ACTIVITY:
Return every entry exactly as written, with the pictures removed.

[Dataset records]
○ ○ ○ ○

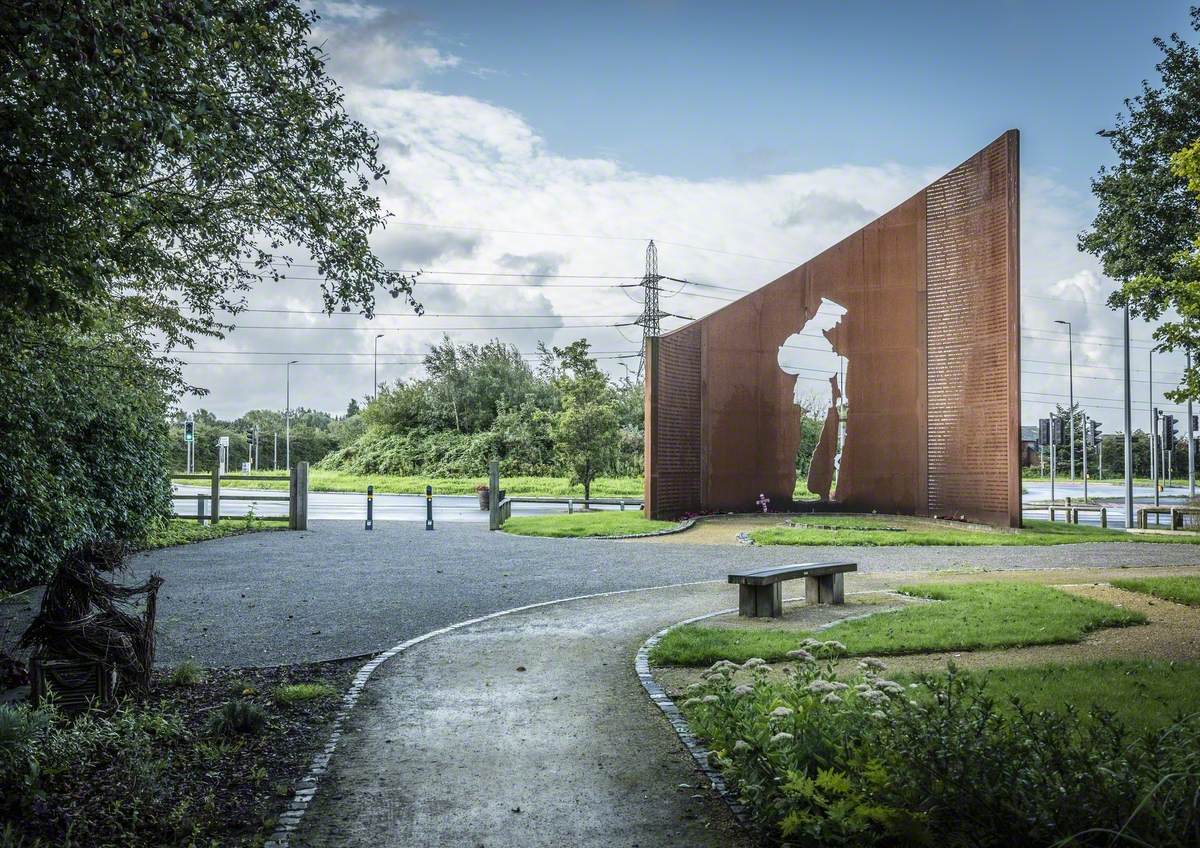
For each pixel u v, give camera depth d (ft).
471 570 48.83
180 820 15.16
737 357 84.38
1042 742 13.62
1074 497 142.41
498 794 16.52
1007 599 35.55
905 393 80.23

○ ○ ○ ○

TASK SOLUTION:
For each pixel u v, give camera depth d (ft).
471 570 48.83
180 820 15.16
737 357 84.38
1042 742 13.62
1074 497 142.41
498 794 16.52
1007 599 35.55
905 393 80.23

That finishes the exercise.